In tune with the times, I will only say about the title that I would have preferred that of a classic bolero. This family of works comes from the affection, and passions usually exist in silence. At least for me, since I experience them in secret.
When stopping before Li, I am amazed by the textures with which she tells me a dream, the one of her fantasies. Sometimes as a sketch and almost always in a fog. It seems surrealistic, but it is a return of waters, of those free waters removed by the children. She has more than enough skill and the strength of a genius in her few strokes. In desolation, if she were to knock at my door, I would save her along with myself. Memories of a Hanging City and That Evening, in addition to other homesickness, doubtless numerous. Liang, skillful and confident in engraving – even capable of returning when out of breath -, revisits herself now to be born differently: violent atmosphere, not in darkness, which also lights, but in the density of her somber themes. She wants to tell us that the concept is her work, and she attains it in the form, and leaves us thinking of what we have not seen but imagined. Hatred, Envy and Uncertainty would deserve a place in the impossible ark of my appropriations. Both are correct in not wanting to appear.

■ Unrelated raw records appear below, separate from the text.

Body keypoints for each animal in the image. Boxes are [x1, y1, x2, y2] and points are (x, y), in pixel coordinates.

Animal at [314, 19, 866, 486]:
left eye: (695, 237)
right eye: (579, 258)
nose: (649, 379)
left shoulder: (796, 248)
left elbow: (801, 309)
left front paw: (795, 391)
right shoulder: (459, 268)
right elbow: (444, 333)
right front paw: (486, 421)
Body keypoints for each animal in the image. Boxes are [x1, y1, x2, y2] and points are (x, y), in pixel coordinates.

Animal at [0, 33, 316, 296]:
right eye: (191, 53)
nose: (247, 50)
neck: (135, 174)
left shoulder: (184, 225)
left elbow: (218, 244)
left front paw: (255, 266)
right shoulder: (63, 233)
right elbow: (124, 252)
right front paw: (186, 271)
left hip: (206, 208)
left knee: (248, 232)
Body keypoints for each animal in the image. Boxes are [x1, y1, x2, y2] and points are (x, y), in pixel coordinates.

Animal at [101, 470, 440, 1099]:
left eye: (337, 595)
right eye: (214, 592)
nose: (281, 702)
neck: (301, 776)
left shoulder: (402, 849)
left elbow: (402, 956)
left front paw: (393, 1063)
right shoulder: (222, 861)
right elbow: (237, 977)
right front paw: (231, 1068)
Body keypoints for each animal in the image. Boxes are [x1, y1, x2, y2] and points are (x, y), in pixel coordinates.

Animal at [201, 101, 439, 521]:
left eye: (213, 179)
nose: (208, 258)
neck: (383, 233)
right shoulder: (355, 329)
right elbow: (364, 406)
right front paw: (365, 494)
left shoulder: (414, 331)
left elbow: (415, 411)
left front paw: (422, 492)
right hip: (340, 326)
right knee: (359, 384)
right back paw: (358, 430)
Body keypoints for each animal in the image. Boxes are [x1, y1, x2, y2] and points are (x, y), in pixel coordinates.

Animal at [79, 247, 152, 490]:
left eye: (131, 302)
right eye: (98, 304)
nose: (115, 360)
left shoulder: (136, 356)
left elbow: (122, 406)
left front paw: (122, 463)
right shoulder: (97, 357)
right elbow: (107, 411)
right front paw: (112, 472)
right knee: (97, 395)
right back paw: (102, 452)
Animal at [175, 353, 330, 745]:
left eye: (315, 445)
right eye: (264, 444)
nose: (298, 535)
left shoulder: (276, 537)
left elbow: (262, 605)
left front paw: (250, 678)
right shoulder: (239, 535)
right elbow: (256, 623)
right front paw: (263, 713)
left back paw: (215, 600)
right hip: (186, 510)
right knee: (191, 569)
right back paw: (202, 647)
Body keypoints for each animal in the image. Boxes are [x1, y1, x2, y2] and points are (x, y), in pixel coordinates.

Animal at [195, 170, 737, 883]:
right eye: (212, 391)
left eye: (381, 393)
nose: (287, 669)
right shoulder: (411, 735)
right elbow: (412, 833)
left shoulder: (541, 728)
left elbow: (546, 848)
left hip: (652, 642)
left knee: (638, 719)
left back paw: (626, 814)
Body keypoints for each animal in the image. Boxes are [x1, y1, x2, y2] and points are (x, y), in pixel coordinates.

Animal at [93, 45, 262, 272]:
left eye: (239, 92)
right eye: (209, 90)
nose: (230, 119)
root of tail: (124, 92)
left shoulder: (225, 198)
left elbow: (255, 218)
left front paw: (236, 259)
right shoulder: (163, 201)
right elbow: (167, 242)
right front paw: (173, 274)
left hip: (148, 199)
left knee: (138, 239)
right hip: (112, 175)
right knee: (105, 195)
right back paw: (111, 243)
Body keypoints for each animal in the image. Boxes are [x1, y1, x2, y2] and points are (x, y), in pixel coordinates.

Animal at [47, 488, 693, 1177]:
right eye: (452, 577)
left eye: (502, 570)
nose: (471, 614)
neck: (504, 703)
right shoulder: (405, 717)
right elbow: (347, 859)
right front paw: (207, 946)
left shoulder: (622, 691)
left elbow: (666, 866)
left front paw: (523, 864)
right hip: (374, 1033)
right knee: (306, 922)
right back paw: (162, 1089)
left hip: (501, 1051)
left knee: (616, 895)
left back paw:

And I arrive to the territory of other knowledge: Flora and Nelson add quietly to this celebration, as one who lets others do, as someone who accompanies. She shares discoveries, he meditates and confesses. Whoever stops before Flora will see time go by – that changing moon, that light which is a clock, that immanent heritage, that Martí that peeps out, and in her calligraphy the ancestral worlds and a palm tree that is wind. Nelson, patriarchal and explicit, documents with thrones these revelations. They are thrones, on the other hand, that no one would seize, because in themselves they represent the story they want to tell us. I speak of symbols, of the fragility that power entails. If we read this installation correctly, now complemented with its flower version – meaning woman, couple, kindness and tribute – no explanation is required. Empty as they are, these intact thrones, full of remembrances, will remain forever linked to the memory. There is a mastery for teaching in the parents.
If other destinies existed, they are part of life, and chroniclers will tell about their joy or misfortune, including a painter. In any case, no matter how much they may try, nostalgia does not kill.